Copy each line of the listing below that contains the word "donner".

*** Block opens ***

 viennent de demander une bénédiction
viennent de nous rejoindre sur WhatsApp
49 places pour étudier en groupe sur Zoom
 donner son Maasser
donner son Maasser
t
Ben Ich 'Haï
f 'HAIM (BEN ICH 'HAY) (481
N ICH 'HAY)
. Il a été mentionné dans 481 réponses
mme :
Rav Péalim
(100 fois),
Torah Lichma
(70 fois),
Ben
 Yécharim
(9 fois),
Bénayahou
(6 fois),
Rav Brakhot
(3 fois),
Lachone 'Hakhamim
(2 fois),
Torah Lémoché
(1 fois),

*** Block closes ***
*** Block opens ***

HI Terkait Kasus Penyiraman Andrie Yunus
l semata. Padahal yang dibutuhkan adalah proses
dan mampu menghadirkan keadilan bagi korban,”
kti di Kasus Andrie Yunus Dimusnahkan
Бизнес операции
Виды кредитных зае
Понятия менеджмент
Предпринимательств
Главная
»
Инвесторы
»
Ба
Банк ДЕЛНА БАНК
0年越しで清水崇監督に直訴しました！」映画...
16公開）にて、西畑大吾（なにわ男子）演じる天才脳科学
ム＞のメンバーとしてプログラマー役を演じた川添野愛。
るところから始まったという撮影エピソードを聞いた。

*** Block closes ***

▶ _ANSWER BELOW_
 donner son Maasser
donner son Maasser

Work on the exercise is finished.